1st century Christian apostle and bishop

Rufus of Thebes (Ῥοῦφος ό Θηβαίος) is numbered among the Seventy Disciples in Eastern Orthodox tradition. He was bishop of Thebes in Greece, and according to some traditions is referenced in Romans 16:13. However, according to Easton's Bible Dictionary the Rufus in Romans 16 could well have been the Rufus mentioned in Mark.
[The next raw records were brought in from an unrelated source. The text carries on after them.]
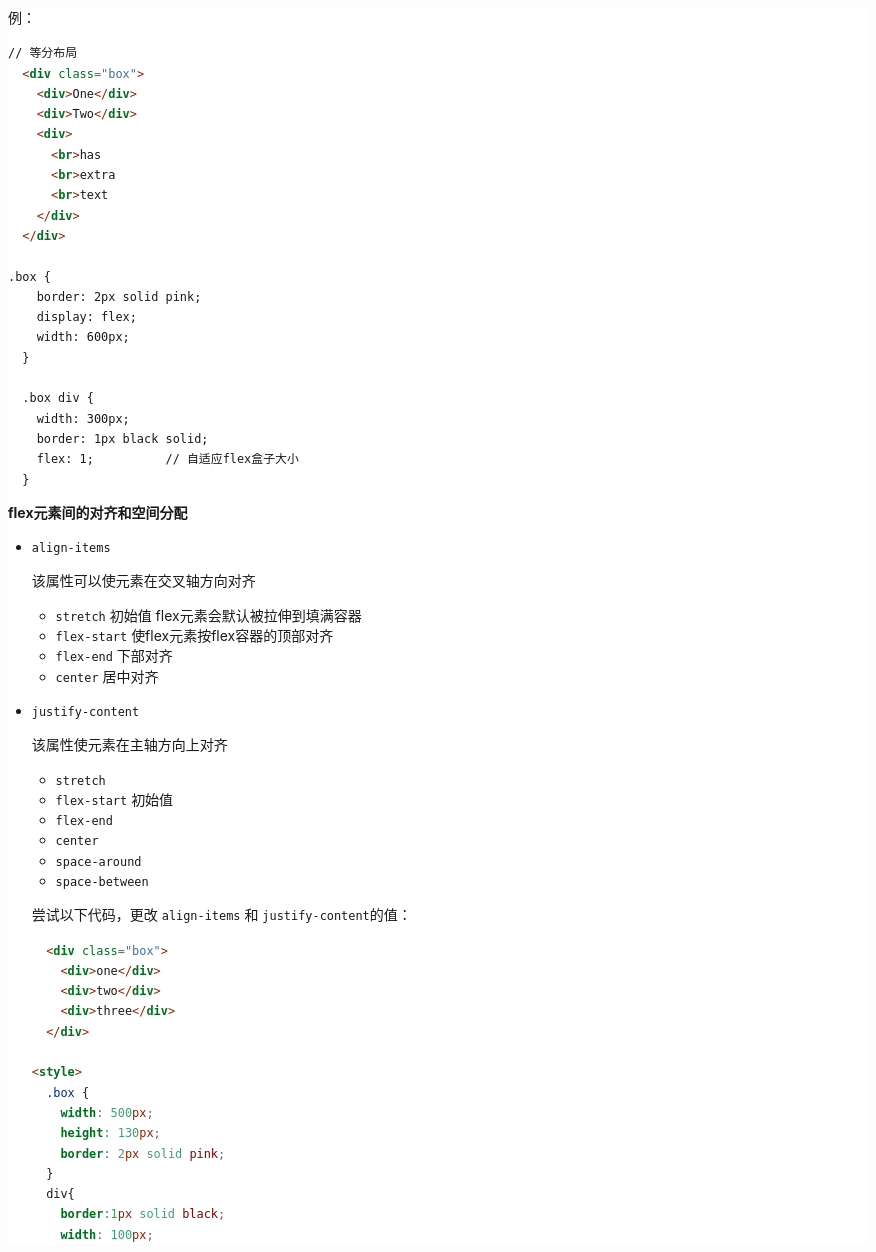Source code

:   例：

  ```html
  // 等分布局 
    <div class="box">
      <div>One</div>
      <div>Two</div>
      <div>
        <br>has
        <br>extra
        <br>text
      </div>
    </div>
  
  .box {
      border: 2px solid pink;
      display: flex;
      width: 600px;
    }
  
    .box div {
      width: 300px;
      border: 1px black solid;
      flex: 1; 			// 自适应flex盒子大小
    }
  ```


**flex元素间的对齐和空间分配**

- `align-items`  

  该属性可以使元素在交叉轴方向对齐

  - `stretch`  初始值 flex元素会默认被拉伸到填满容器
  - `flex-start` 使flex元素按flex容器的顶部对齐
  -  `flex-end`  下部对齐
  - `center`  居中对齐
  
  

- `justify-content` 

  该属性使元素在主轴方向上对齐

  - `stretch` 
  - `flex-start` 初始值 
  - `flex-end`
  - `center`
  - `space-around`
  - `space-between`

  尝试以下代码，更改 `align-items` 和 `justify-content`的值：

  ```html
    <div class="box">
      <div>one</div>
      <div>two</div>
      <div>three</div>
    </div>
  
  <style>
    .box {
      width: 500px;
      height: 130px;
      border: 2px solid pink;
    }
    div{
      border:1px solid black;
      width: 100px;
  ```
His feast day is 8 April, and he is also commemorated on 4 January with the other Seventy Apostles.

==Hymns==
Troparion (Tone 1)
Let us praise in hymns the six–fold choir of Apostles:
Herodion and Agabus,
Rufus, Asyncritus, Phlegon and holy Hermes.
They ever entreat the Trinity for our souls!

Kontakion (Tone 2)
You became the disciples of Christ
And all-holy Apostles,
O glorious Herodion, Agabus and Rufus,
Asyncritus, Phlegon and Hermes.
Ever entreat the Lord
To grant forgiveness of transgressions
To us who sing your praises.

Kontakion (Tone 4)
Like stars, O holy Apostles,
You illumine the way of the faithful with the light of the Holy Spirit.
You dispel the darkness of error as you gaze on God the Word!